Short task - List every function defined at the top level (not inside a class) in the code of the passage on scraping job postings.

With the job links, a call to get_job_postings starts similarly: given a list of job posting url’s, we concurrently open these and construct BeautifulSoup objects. Here though the objective is to recover the actual text content of the posting. It’s important to not include text that is not visible to a reader, so a bit of filtering must be done. My solution is basically just what is given at this Quora post.

def visible(element):
    if element.parent.name in ['style', 'script', '[document]', 'head', 'title']:
        return False
    elif re.match('<!--.*-->', str(element.encode('utf-8'))):
        return False
    return True


def get_text(url):
    """ Returns visible text, extracted from the location at url. """
    soup = make_soup(url)
    data = soup.find_all(text=True)
    results = filter(visible, data)
    return ' '.join([str(s) for s in results])

The text alone isn’t quite enough for our purposes – we also want to keep track of the job urls (in order to properly handle duplicate postings). Hence the following wrapper.

Posting = namedtuple('Posting', ['url', 'text'])

def get_posting(url):
    """ Get the end job url and visible page text. """
    try:
        redirected = get_response(url).geturl()
        text = get_text(redirected)
        return Posting(redirected,text)
    except:
        return None

There’s a bit more that I haven’t mentioned, but one can get a sense of the general approach here. The above is essentially a batch job – running a query on my computer can take anywhere from 30 seconds to an hour, depending on my connection and the number of job postings. Postings – their urls and extracted text – are simply dumped to a file at the end of this.

def save_postings(postings, filename):
    with open(filename, "w") as f:
        json.dump(postings, f)

Computing Word Frequencies

In analyzing the text of postings, I use nltk to tokenize the text, and gensim to convert a list of tokens to sparse matrix format convenient for running the sort of queries which we intend to. A simple wrapper, for our specific purposes, can be found in corpus.py. Here’s a listing of that file.

import nltk
from nltk.corpus import stopwords
from gensim import corpora
import gensim
import numpy as np


def get_cleaned_tokens(text):
    """ Returns a list of tokens from text, cleaned 
        and with stopwords removed. """
    words = nltk.word_tokenize(text.lower())
    stops = set(stopwords.words("english"))
    tokens = [w.encode('ascii',errors='ignore').decode()
              for w in words if w[0].isalpha() and w not in stops]
    return tokens


class Corpus:
    def __init__(self, raw_texts,filter_extremes=True):
        texts = [get_cleaned_tokens(text)

Listed entries -
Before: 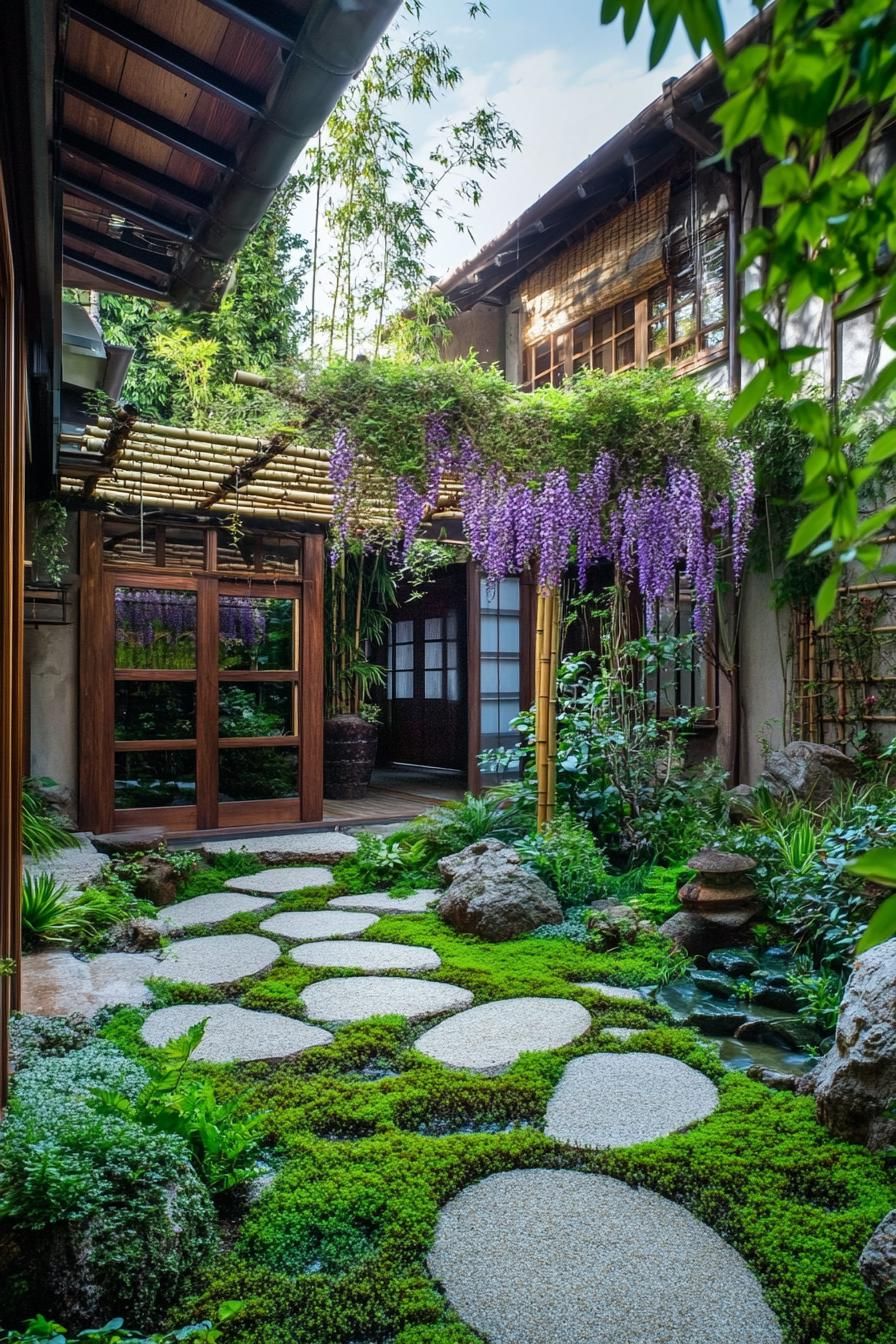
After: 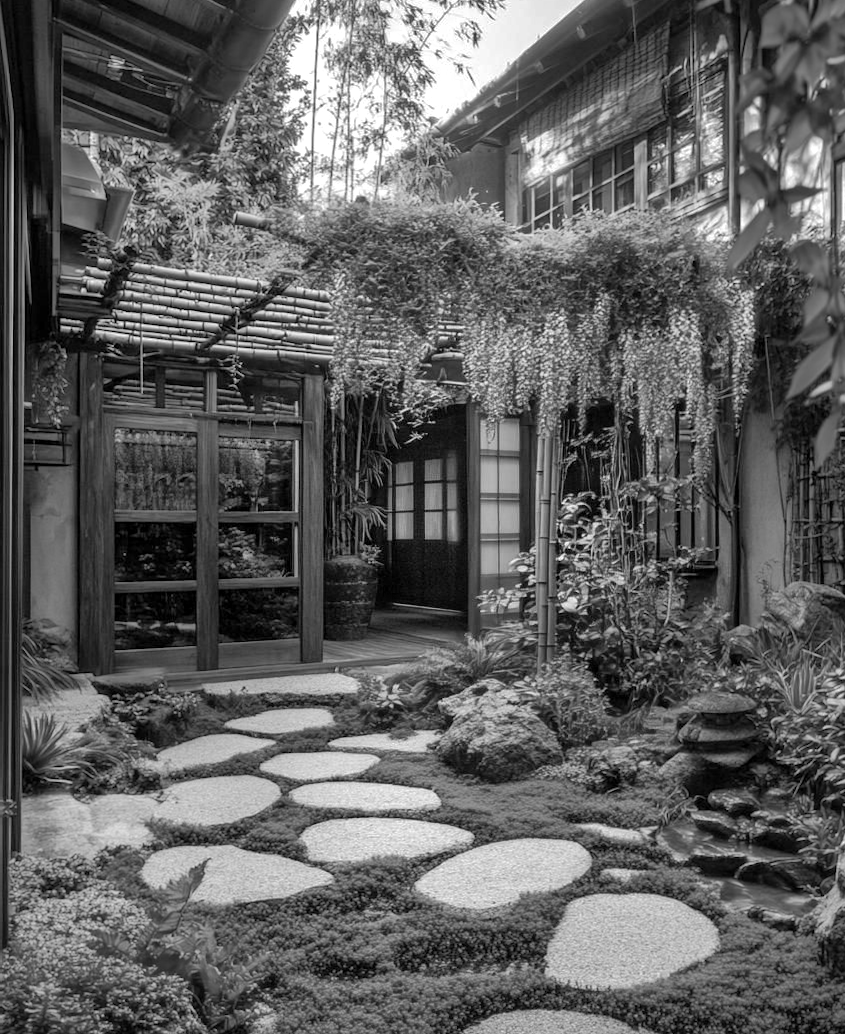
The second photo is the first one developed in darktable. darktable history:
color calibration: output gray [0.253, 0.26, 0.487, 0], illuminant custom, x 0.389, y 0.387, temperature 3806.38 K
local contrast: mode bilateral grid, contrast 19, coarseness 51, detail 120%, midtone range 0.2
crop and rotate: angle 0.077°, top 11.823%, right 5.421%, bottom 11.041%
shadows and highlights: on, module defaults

--

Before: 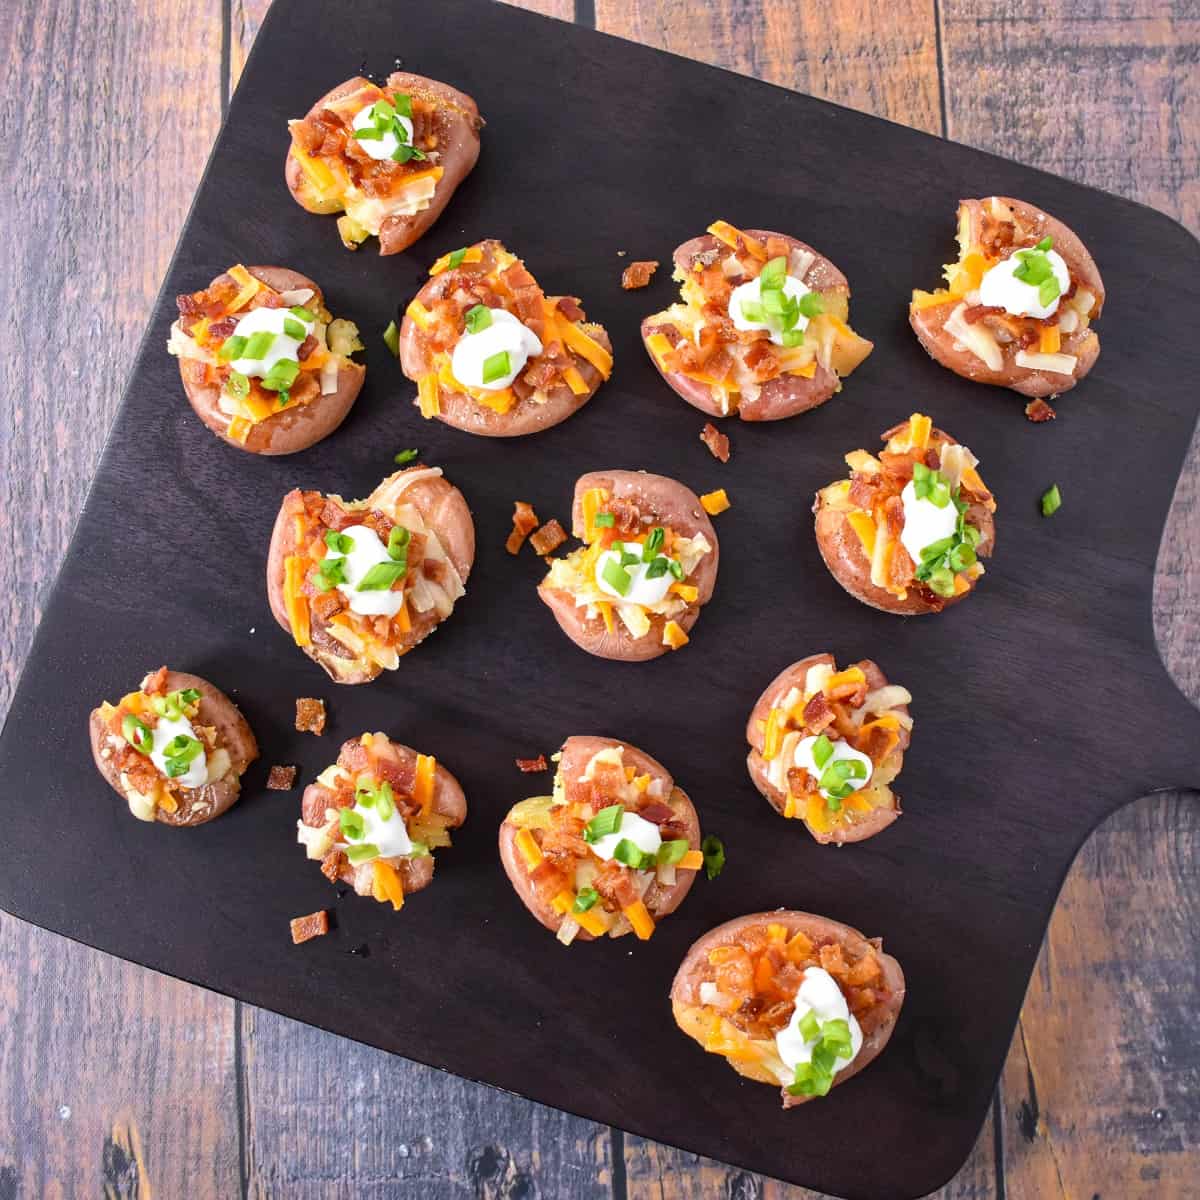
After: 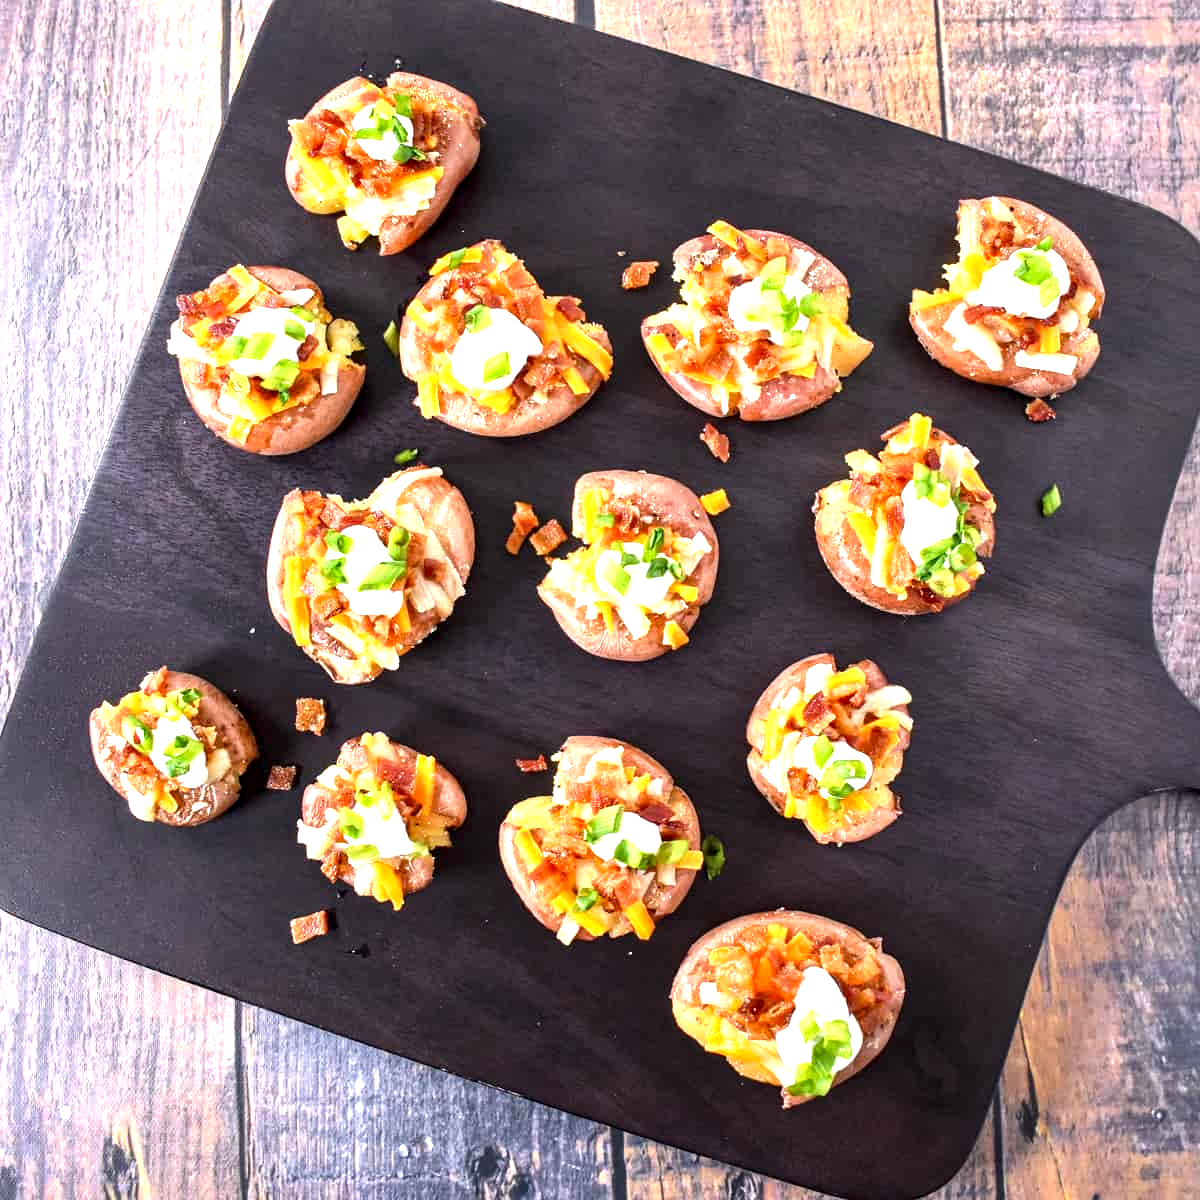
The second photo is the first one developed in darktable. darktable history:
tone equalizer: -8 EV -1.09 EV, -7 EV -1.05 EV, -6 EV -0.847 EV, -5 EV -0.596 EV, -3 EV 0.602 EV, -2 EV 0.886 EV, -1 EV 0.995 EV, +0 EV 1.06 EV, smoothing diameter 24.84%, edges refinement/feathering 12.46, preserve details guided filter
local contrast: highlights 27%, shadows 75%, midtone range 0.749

---

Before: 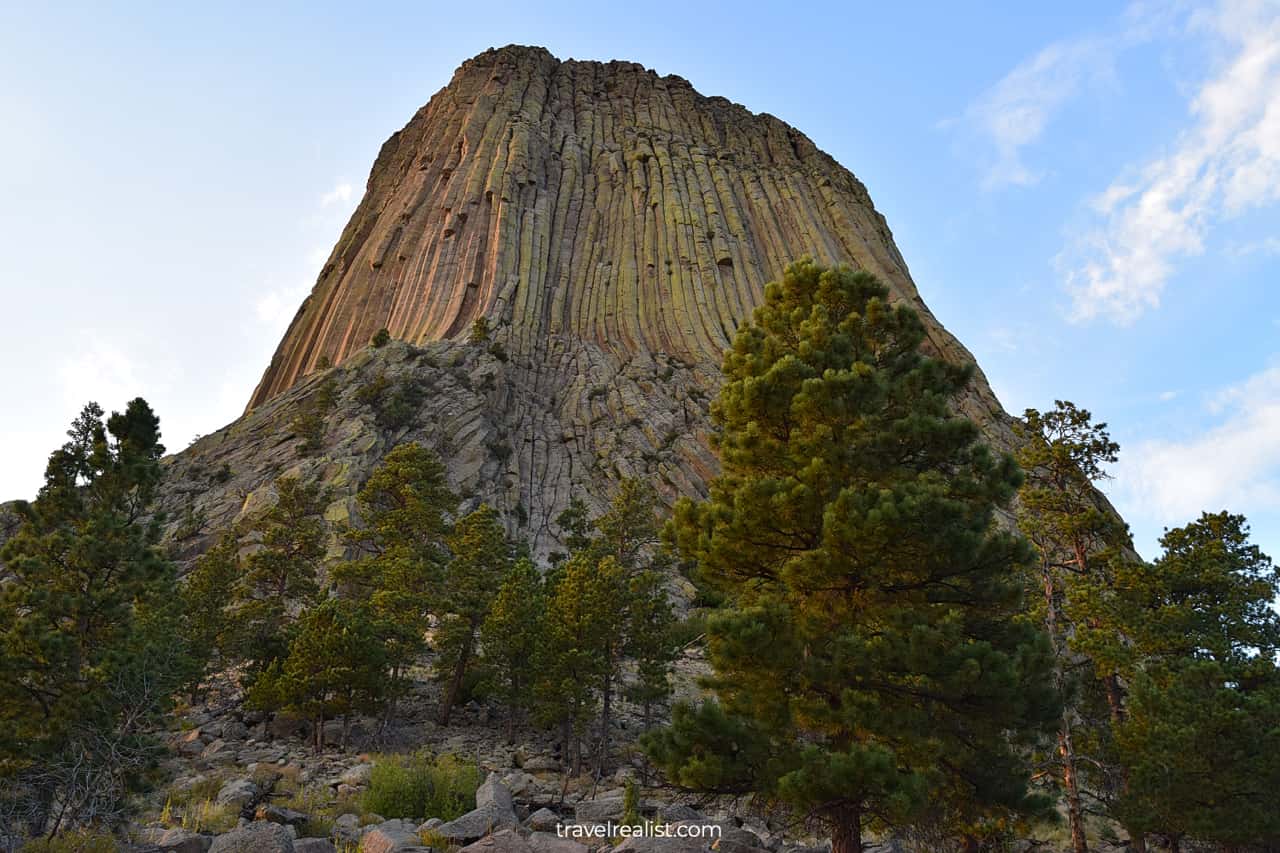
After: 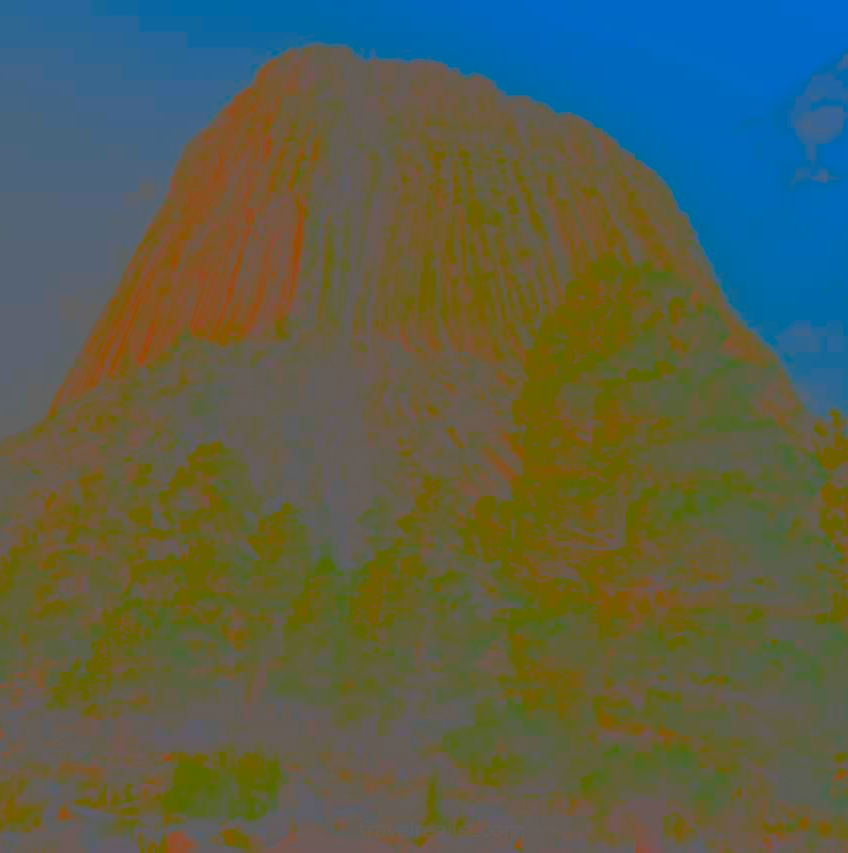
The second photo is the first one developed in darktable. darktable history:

Task solution - visible, get_text, get_posting, save_postings, get_cleaned_tokens